Update the entries from the line with "See the attached image. ## Task" through the end of the entries, replacing "Output" with "Response" and keeping everything else the same. Give back only those lines.

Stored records

┄┄┄┄┄┄

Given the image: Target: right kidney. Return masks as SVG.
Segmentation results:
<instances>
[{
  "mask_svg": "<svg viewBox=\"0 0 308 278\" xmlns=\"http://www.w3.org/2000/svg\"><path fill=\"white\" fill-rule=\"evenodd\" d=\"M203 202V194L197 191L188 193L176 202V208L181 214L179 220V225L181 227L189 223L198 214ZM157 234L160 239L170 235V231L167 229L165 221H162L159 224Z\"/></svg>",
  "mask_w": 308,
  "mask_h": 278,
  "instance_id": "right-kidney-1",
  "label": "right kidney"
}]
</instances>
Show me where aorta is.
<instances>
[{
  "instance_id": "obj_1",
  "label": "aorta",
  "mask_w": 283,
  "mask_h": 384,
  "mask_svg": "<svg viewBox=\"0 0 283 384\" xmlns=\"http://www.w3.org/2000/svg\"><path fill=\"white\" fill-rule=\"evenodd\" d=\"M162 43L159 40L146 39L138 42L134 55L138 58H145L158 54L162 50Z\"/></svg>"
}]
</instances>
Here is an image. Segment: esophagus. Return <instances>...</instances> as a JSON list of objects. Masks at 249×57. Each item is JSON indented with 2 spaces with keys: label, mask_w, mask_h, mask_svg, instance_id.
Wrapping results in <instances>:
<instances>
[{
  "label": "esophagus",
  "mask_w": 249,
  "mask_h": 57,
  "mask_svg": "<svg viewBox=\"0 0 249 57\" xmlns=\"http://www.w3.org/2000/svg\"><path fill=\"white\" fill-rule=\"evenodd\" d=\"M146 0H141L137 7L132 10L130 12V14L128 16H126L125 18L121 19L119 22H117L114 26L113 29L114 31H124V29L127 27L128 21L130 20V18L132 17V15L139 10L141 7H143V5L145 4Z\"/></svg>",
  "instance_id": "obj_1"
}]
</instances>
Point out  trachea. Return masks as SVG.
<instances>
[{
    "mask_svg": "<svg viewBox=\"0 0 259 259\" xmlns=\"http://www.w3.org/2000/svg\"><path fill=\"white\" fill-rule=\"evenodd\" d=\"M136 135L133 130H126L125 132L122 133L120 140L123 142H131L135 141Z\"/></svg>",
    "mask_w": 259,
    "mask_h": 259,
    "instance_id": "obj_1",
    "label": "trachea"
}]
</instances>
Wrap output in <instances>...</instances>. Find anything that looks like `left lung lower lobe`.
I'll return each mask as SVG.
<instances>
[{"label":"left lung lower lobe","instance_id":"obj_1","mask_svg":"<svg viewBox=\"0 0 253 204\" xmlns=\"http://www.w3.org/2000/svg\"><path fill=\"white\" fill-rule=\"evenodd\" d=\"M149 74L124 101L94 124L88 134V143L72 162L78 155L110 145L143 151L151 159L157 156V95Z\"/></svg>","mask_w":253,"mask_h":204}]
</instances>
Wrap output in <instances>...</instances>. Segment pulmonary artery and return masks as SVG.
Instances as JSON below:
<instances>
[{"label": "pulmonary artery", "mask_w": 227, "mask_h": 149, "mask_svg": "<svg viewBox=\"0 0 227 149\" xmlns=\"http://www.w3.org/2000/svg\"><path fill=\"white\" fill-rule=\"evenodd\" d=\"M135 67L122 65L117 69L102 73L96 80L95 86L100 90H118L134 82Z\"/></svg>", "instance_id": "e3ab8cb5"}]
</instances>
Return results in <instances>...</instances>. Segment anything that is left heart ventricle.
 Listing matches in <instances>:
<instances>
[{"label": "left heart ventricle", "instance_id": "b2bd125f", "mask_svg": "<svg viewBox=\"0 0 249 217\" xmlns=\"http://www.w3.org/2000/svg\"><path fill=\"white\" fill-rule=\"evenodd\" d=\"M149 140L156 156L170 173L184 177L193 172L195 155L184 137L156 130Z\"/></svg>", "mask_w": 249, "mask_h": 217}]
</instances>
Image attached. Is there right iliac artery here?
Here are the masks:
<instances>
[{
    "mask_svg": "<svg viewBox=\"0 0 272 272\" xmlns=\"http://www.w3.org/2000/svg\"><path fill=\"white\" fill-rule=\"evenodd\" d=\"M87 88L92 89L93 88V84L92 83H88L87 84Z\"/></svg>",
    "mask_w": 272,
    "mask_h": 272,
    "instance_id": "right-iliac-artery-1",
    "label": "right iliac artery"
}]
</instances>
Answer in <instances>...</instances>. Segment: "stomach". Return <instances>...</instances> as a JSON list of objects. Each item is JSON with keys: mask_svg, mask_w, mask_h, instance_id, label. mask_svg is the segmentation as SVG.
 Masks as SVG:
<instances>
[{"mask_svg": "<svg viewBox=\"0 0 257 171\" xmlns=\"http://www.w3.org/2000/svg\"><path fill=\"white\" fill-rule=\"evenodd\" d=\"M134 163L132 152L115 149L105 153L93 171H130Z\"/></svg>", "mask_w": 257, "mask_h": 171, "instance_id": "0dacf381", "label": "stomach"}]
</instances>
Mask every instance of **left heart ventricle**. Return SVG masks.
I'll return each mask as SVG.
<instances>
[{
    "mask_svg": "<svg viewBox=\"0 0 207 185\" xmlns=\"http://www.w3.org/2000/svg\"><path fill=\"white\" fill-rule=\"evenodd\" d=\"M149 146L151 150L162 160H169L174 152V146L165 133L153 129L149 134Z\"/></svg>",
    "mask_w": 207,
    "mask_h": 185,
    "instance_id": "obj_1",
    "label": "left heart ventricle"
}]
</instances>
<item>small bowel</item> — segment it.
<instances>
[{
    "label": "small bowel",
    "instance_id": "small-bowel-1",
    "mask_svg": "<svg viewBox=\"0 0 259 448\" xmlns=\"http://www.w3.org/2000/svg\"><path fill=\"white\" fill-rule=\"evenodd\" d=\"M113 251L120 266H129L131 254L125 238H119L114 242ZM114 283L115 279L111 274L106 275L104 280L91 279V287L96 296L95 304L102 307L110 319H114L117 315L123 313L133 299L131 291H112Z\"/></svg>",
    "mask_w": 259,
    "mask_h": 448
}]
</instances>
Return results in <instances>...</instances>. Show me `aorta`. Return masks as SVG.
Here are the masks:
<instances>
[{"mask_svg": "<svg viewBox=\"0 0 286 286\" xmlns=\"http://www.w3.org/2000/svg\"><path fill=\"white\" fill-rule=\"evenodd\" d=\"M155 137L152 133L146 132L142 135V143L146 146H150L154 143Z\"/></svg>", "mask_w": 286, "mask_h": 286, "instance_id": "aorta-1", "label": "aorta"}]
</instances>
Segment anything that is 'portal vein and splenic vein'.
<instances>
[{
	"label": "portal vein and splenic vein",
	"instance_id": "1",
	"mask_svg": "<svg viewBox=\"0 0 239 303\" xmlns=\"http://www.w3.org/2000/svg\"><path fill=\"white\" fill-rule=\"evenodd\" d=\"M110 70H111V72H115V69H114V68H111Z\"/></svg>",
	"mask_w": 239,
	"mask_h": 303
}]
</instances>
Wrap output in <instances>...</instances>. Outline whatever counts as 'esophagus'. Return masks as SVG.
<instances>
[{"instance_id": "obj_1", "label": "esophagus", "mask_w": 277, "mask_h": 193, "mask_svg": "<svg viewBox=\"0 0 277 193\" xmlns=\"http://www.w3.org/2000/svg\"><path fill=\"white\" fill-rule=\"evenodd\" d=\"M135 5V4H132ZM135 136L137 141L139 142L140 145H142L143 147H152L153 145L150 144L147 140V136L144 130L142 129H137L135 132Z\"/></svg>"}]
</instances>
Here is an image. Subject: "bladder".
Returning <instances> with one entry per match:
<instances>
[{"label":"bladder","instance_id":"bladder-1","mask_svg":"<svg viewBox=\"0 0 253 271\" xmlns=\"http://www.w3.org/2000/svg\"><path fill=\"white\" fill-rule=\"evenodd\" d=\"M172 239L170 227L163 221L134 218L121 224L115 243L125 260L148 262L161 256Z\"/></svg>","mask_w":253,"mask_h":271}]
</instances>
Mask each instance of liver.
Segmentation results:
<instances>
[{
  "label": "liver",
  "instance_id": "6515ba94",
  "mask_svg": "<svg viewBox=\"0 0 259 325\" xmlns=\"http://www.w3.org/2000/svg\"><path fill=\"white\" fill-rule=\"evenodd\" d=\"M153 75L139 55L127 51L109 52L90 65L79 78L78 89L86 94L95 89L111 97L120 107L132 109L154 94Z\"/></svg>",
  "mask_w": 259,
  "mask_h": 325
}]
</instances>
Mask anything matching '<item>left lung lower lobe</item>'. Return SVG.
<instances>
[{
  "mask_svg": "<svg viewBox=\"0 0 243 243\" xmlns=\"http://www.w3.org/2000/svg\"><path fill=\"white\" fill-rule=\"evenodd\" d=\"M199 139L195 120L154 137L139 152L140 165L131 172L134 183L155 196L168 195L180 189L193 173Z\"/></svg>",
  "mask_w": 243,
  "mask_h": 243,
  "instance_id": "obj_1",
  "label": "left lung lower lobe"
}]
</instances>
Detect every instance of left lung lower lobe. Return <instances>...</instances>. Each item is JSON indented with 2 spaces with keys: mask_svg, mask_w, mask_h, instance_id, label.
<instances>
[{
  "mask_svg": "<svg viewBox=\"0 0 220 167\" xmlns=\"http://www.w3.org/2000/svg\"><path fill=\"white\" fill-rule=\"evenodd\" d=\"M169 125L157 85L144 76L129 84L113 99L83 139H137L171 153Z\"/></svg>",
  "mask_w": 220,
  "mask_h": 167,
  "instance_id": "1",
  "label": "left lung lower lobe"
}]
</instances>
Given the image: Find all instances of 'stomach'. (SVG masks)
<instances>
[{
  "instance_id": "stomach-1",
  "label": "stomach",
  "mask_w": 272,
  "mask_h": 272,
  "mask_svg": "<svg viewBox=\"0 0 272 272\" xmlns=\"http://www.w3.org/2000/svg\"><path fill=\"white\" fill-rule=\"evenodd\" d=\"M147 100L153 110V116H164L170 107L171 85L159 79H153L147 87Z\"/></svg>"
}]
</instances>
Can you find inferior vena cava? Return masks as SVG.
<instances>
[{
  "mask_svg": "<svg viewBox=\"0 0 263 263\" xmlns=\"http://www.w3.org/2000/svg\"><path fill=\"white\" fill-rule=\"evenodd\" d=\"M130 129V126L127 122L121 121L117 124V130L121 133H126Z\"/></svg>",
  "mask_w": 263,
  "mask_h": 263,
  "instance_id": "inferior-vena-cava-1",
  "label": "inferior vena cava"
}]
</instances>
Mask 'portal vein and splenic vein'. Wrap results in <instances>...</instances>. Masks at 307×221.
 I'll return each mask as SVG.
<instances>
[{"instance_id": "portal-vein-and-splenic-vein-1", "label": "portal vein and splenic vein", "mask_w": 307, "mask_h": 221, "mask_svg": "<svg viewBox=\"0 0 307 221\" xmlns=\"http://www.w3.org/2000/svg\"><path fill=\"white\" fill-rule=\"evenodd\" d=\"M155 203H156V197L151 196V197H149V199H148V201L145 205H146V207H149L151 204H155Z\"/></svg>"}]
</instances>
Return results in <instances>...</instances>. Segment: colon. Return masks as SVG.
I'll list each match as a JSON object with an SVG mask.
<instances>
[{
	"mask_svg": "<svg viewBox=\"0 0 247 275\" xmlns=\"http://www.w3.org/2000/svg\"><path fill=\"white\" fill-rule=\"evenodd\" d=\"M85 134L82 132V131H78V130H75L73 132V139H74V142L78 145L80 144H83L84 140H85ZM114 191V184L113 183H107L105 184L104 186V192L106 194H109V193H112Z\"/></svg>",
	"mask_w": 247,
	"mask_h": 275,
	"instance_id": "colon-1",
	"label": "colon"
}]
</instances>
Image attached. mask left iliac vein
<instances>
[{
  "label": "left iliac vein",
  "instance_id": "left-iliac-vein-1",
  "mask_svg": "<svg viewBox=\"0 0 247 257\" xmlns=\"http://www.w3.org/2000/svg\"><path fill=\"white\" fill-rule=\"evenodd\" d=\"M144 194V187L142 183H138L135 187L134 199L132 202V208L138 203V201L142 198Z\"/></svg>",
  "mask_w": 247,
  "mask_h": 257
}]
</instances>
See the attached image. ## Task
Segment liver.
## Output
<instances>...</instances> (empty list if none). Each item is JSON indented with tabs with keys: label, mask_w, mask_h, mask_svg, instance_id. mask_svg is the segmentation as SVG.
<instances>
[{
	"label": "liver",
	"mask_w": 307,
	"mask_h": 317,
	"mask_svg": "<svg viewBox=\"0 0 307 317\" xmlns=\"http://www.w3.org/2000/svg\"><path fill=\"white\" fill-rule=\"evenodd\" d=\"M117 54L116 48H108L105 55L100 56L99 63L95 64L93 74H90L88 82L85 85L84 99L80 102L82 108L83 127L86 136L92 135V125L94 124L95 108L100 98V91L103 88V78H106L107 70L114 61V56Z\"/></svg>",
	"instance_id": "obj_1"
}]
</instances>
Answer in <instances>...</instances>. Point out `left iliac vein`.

┄┄┄┄┄┄

## Output of the task
See the attached image. ## Task
Segment liver.
## Response
<instances>...</instances> (empty list if none). Each item is JSON indented with tabs with keys: label, mask_w, mask_h, mask_svg, instance_id. mask_svg is the segmentation as SVG.
<instances>
[{
	"label": "liver",
	"mask_w": 307,
	"mask_h": 317,
	"mask_svg": "<svg viewBox=\"0 0 307 317\" xmlns=\"http://www.w3.org/2000/svg\"><path fill=\"white\" fill-rule=\"evenodd\" d=\"M117 54L116 48H108L105 55L100 56L99 63L95 64L93 74H90L88 82L85 85L84 99L80 102L82 108L83 127L86 136L92 135V125L94 124L95 108L100 98V91L103 88V78H106L107 70L114 61V56Z\"/></svg>",
	"instance_id": "obj_1"
}]
</instances>
Answer in <instances>...</instances>. Point out `left iliac vein`.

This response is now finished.